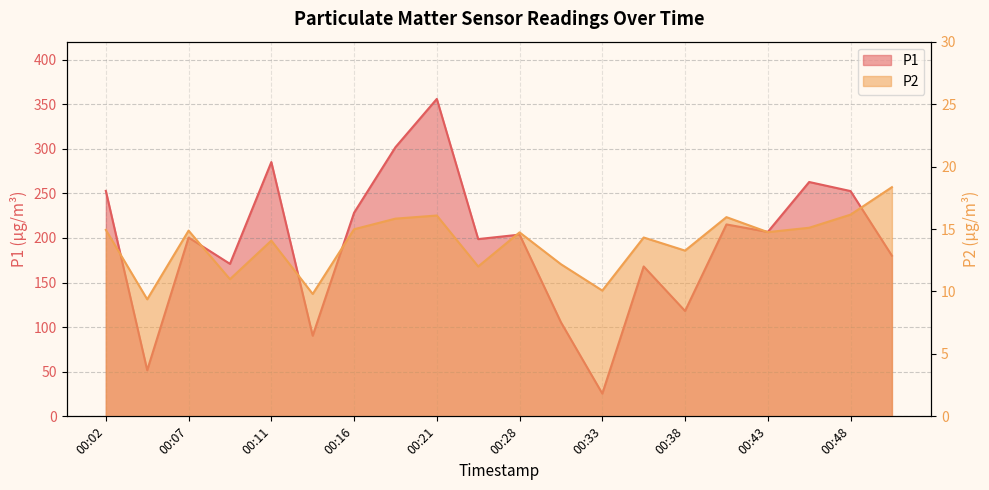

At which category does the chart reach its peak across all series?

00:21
--
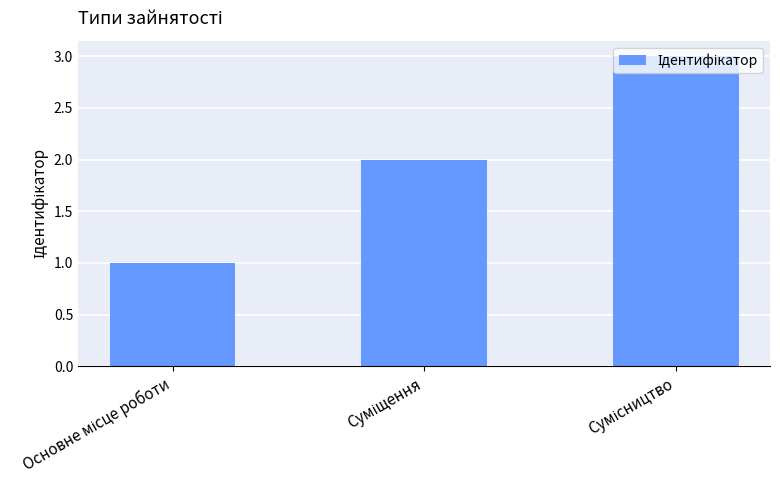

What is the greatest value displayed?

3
...
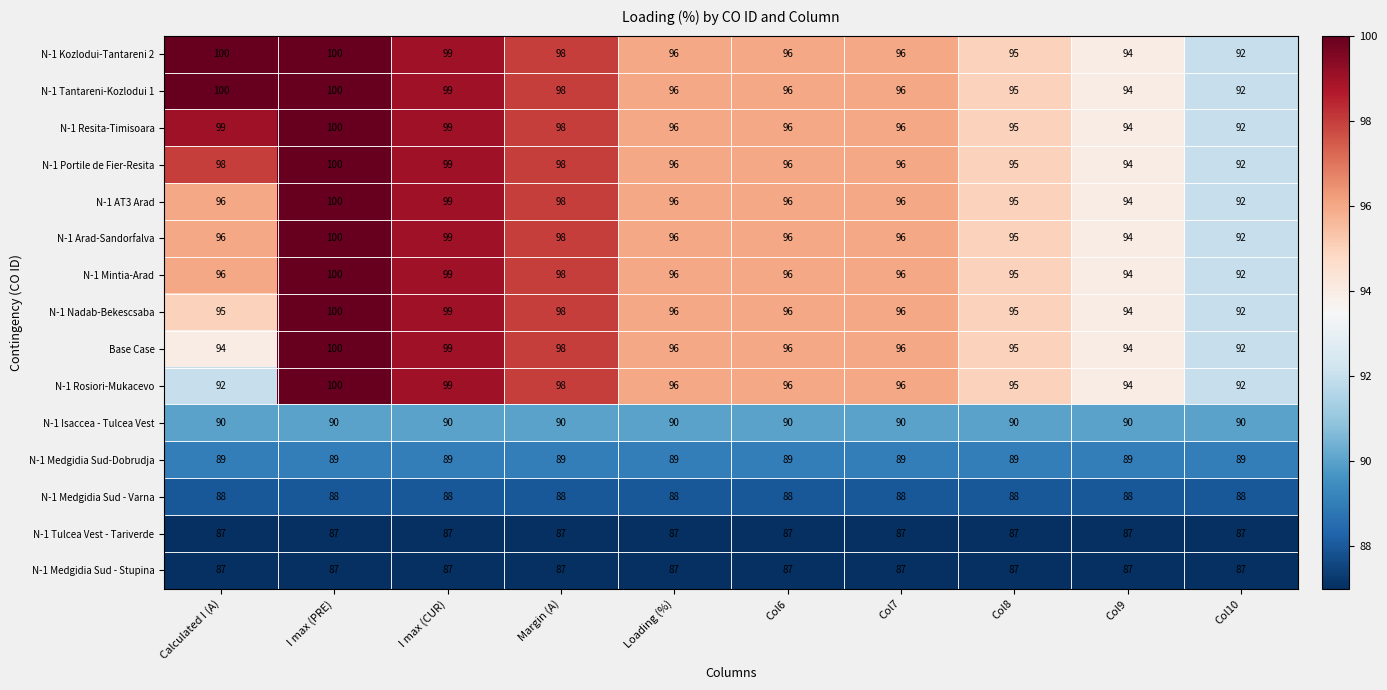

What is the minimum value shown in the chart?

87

**Task details:**
Locate every line in the entries above that contains the word "value", and copy each of those lines.

**Exercise answer:**
What is the greatest value displayed?
What is the minimum value shown in the chart?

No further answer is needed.